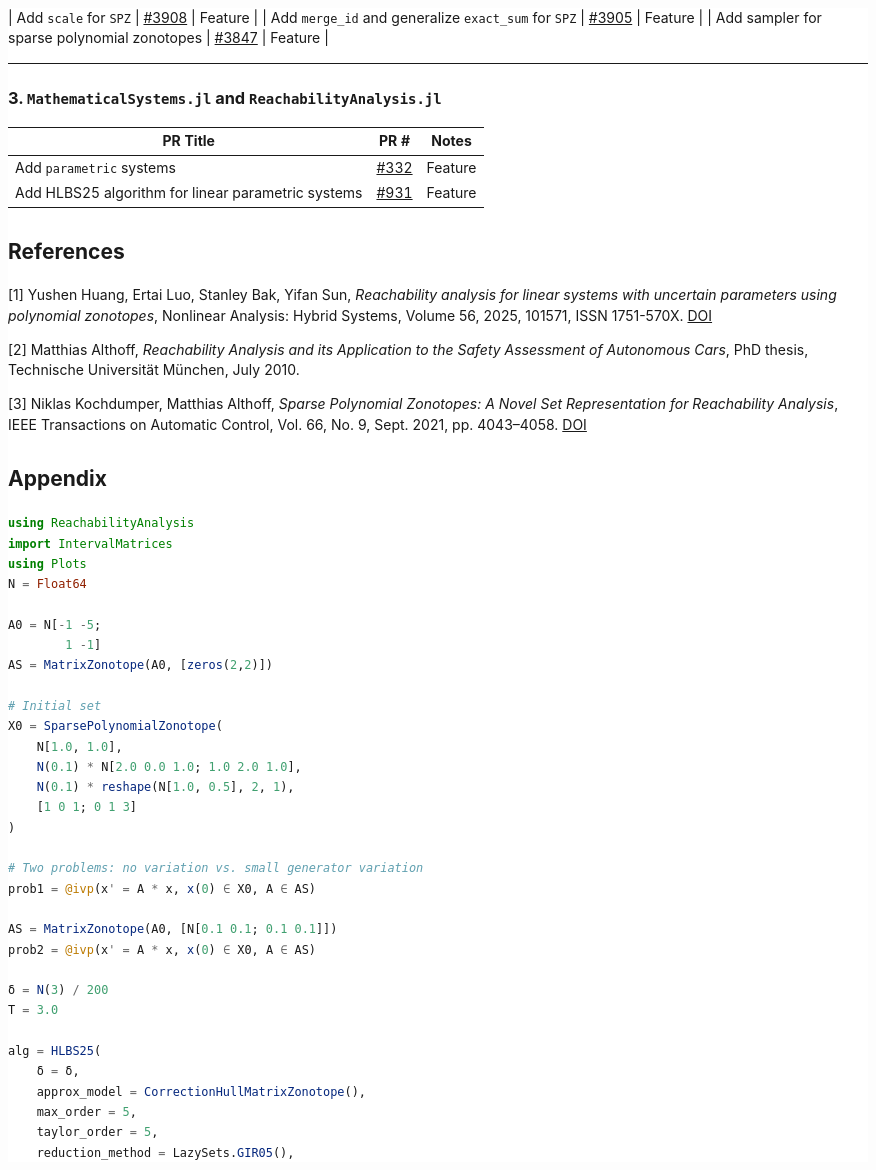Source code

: | Add `scale` for `SPZ` | [#3908](https://github.com/JuliaReach/LazySets.jl/pull/3908) | Feature |
| Add `merge_id` and generalize `exact_sum` for `SPZ` | [#3905](https://github.com/JuliaReach/LazySets.jl/pull/3905) | Feature |
| Add sampler for sparse polynomial zonotopes | [#3847](https://github.com/JuliaReach/LazySets.jl/pull/3847) | Feature |

---

### 3. `MathematicalSystems.jl` and `ReachabilityAnalysis.jl`

| PR Title | PR # | Notes |
|----------|------|-------|
| Add `parametric` systems | [#332](https://github.com/JuliaReach/MathematicalSystems.jl/pull/332) | Feature |
| Add HLBS25 algorithm for linear parametric systems|[#931](https://github.com/JuliaReach/ReachabilityAnalysis.jl/pull/931) | Feature 

## References
[1] Yushen Huang, Ertai Luo, Stanley Bak, Yifan Sun, *Reachability analysis for linear systems with uncertain parameters using polynomial zonotopes*, Nonlinear Analysis: Hybrid Systems, Volume 56, 2025, 101571, ISSN 1751-570X. [DOI](https://doi.org/10.1016/j.nahs.2024.101571)

[2] Matthias Althoff, *Reachability Analysis and its Application to the Safety Assessment of Autonomous Cars*, PhD thesis, Technische Universität München, July 2010.

[3] Niklas Kochdumper, Matthias Althoff, *Sparse Polynomial Zonotopes: A Novel Set Representation for Reachability Analysis*, IEEE Transactions on Automatic Control, Vol. 66, No. 9, Sept. 2021, pp. 4043–4058. [DOI](https://doi.org/10.1109/TAC.2020.3024348)

## Appendix 
```julia
using ReachabilityAnalysis
import IntervalMatrices
using Plots
N = Float64

A0 = N[-1 -5;
        1 -1]
AS = MatrixZonotope(A0, [zeros(2,2)]) 

# Initial set
X0 = SparsePolynomialZonotope(
    N[1.0, 1.0],
    N(0.1) * N[2.0 0.0 1.0; 1.0 2.0 1.0],
    N(0.1) * reshape(N[1.0, 0.5], 2, 1),
    [1 0 1; 0 1 3]
)

# Two problems: no variation vs. small generator variation
prob1 = @ivp(x' = A * x, x(0) ∈ X0, A ∈ AS)

AS = MatrixZonotope(A0, [N[0.1 0.1; 0.1 0.1]])
prob2 = @ivp(x' = A * x, x(0) ∈ X0, A ∈ AS)

δ = N(3) / 200
T = 3.0

alg = HLBS25(
    δ = δ,
    approx_model = CorrectionHullMatrixZonotope(),
    max_order = 5,
    taylor_order = 5,
    reduction_method = LazySets.GIR05(),
```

» Your task: Copy exactly, and only, the lines from the line that contains "## References" through the end of the data above.

» Answer space:
## References
[1] Yushen Huang, Ertai Luo, Stanley Bak, Yifan Sun, *Reachability analysis for linear systems with uncertain parameters using polynomial zonotopes*, Nonlinear Analysis: Hybrid Systems, Volume 56, 2025, 101571, ISSN 1751-570X. [DOI](https://doi.org/10.1016/j.nahs.2024.101571)

[2] Matthias Althoff, *Reachability Analysis and its Application to the Safety Assessment of Autonomous Cars*, PhD thesis, Technische Universität München, July 2010.

[3] Niklas Kochdumper, Matthias Althoff, *Sparse Polynomial Zonotopes: A Novel Set Representation for Reachability Analysis*, IEEE Transactions on Automatic Control, Vol. 66, No. 9, Sept. 2021, pp. 4043–4058. [DOI](https://doi.org/10.1109/TAC.2020.3024348)

## Appendix 
```julia
using ReachabilityAnalysis
import IntervalMatrices
using Plots
N = Float64

A0 = N[-1 -5;
        1 -1]
AS = MatrixZonotope(A0, [zeros(2,2)]) 

# Initial set
X0 = SparsePolynomialZonotope(
    N[1.0, 1.0],
    N(0.1) * N[2.0 0.0 1.0; 1.0 2.0 1.0],
    N(0.1) * reshape(N[1.0, 0.5], 2, 1),
    [1 0 1; 0 1 3]
)

# Two problems: no variation vs. small generator variation
prob1 = @ivp(x' = A * x, x(0) ∈ X0, A ∈ AS)

AS = MatrixZonotope(A0, [N[0.1 0.1; 0.1 0.1]])
prob2 = @ivp(x' = A * x, x(0) ∈ X0, A ∈ AS)

δ = N(3) / 200
T = 3.0

alg = HLBS25(
    δ = δ,
    approx_model = CorrectionHullMatrixZonotope(),
    max_order = 5,
    taylor_order = 5,
    reduction_method = LazySets.GIR05(),
```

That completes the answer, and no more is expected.